Start of Exercise data

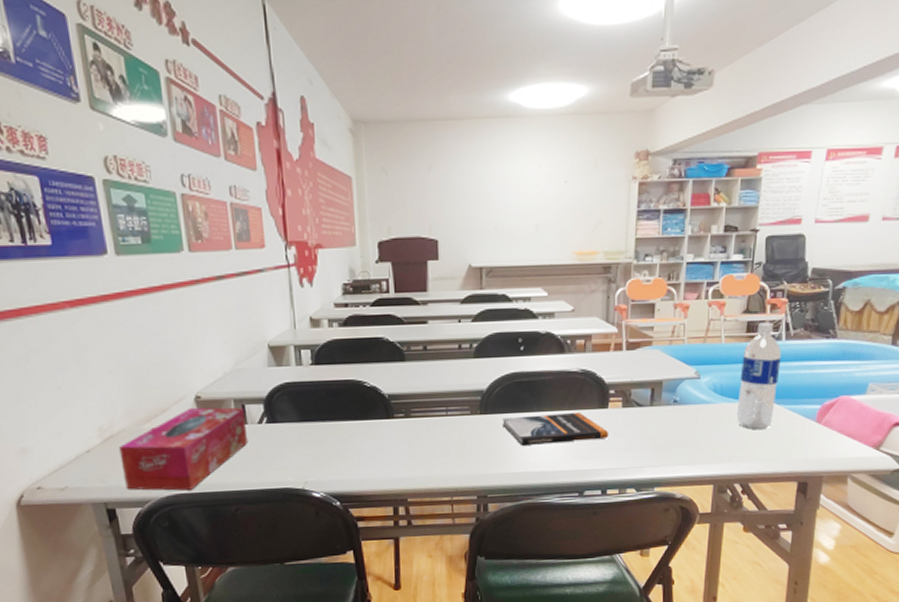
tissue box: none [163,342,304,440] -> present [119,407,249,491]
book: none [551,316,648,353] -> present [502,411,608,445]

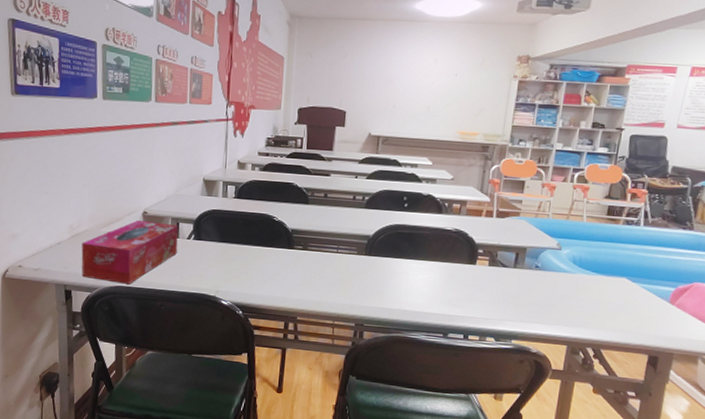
book: present [502,411,608,445] -> none [383,261,474,290]
water bottle: present [736,322,782,430] -> none [592,208,639,303]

End of Exercise data

Directions for this task
From the listing, please work out how many lines contain "book". Give the number only.

Exercise result
2